Shape representation is also the foundation of other energy terms for a scoring function. For example, in FFT-based docking algorithms, all the energy terms like electrostatic interactions and hydrogen bonding should be mapped onto discrete grids that characterize the proteins. During the energy map**, the scoring function may lose part of the accuracy, where shape representation of the protein has a critical impact on the accuracy of energy map**. Therefore, the present LSC lays a good basis for the characterization of other energy terms on grids.

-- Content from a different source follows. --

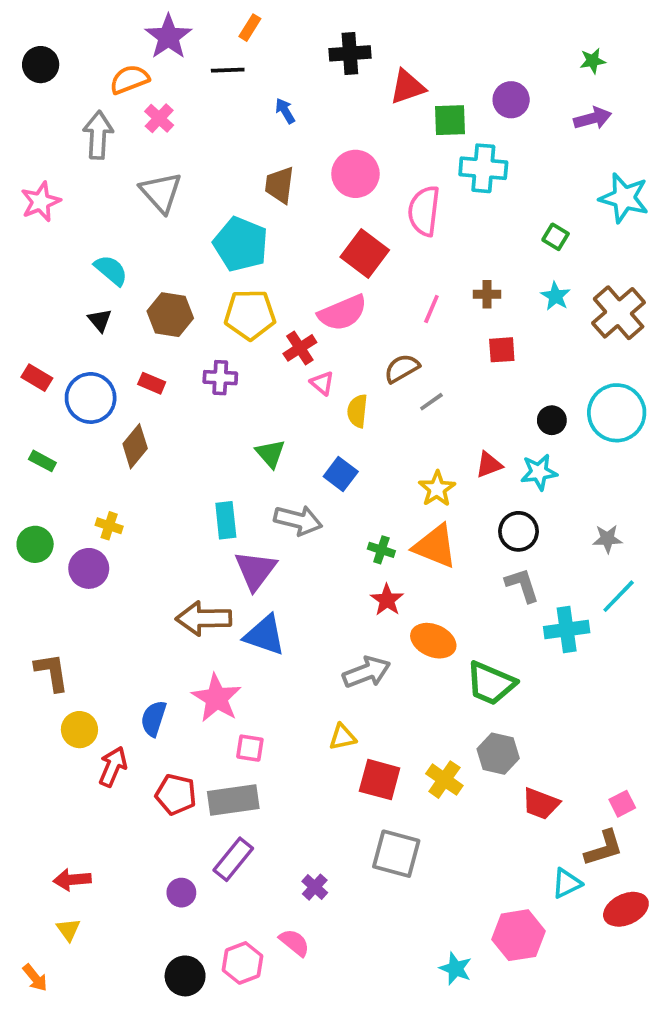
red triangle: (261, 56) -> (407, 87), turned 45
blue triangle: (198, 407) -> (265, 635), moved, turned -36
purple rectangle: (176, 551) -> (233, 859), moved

Exact comparison between our protein docking program and other algorithms is not feasible due to different sampling and/or scoring methods. One closest docking program to our docking model is the ZDOCK 2.1 which uses a pairwise shape complementarity scoring function (PSC) for protein-protein docking [47]. Therefore, we used ZDOCK 2.1 as a reference to verify our FFT-based algorithm with LSC, although we also listed the results of other three shape-based docking methods, MolFit/G, GRAMM, and FTDock/G. As shown in the docking results, our LSC-based docking program performed better than ZDOCK 2.1 in both the success rate and the average number of hits per target for bound and unbound docking. As described in the methods, our LSC considered the effects of more distant grids than PSC and GSC to partly consider the long range effect of the interactions such as van der Waals interactions. The better performance of our docking program compared to ZDOCK 2.1 indicated the importance of considering long-range interactions in shape complementarity.

The different performances on three types of complexes are consistent with the previous findings that the interface of antigen-antibody complex is usually small and has a poor shape complementarity. Therefore, their near-native hits are often within the low-ranking predictions. Accordingly, for post-docking purposes, if the computing resource is limited, it is suggested that the top 100 predictions are kept for EI complexes while the top 1000 predictions are retained for AA and OT complexes, which correspond to a success rate of about 50% in the present LSC-based docking. However, if possible, considering the all 4392 predictions is recommended.

Conclusions

We have developed a new pairwise shape complementarity scoring function to take into account the effects of long-range interactions in protein-protein docking. The protein grid is divided into a protein core, a near-surface layer, a surface layer and outside space for the long-range shape-based scoring (LSC) function. The repulsion component for the near-surface layer is the sum of the contributions of neighboring core atoms in the protein, and the favorable component for the surface layer comes from the near-surface and core atoms. Our FFT-based docking program with LSC was extensively tested on the protein docking benchmark 4.0 by the Weng group for both bound docking and unbound docking. Compared to other four shape-based docking programs, ZDOCK 2.1, MolFit, GRAMM, and FTDock, our LSC significantly improved the docking performance in both the success rate and the average number of hits. The significantly better performance of LSC compared to other shape-based scoring functions for bound and unbound docking suggests the accuracy and robustness of our method in characterizing shape complementarity. The different performances on three types of complexes (AA, EI, and OT) are consistent with the previous findings. It is suggested that if the computing resource is limited, the top 100 predictions are kept for EI complexes while the top 1000 predictions are retained for AA and OT complexes for post-docking processes, though using all the 4392 binding modes are recommended if possible.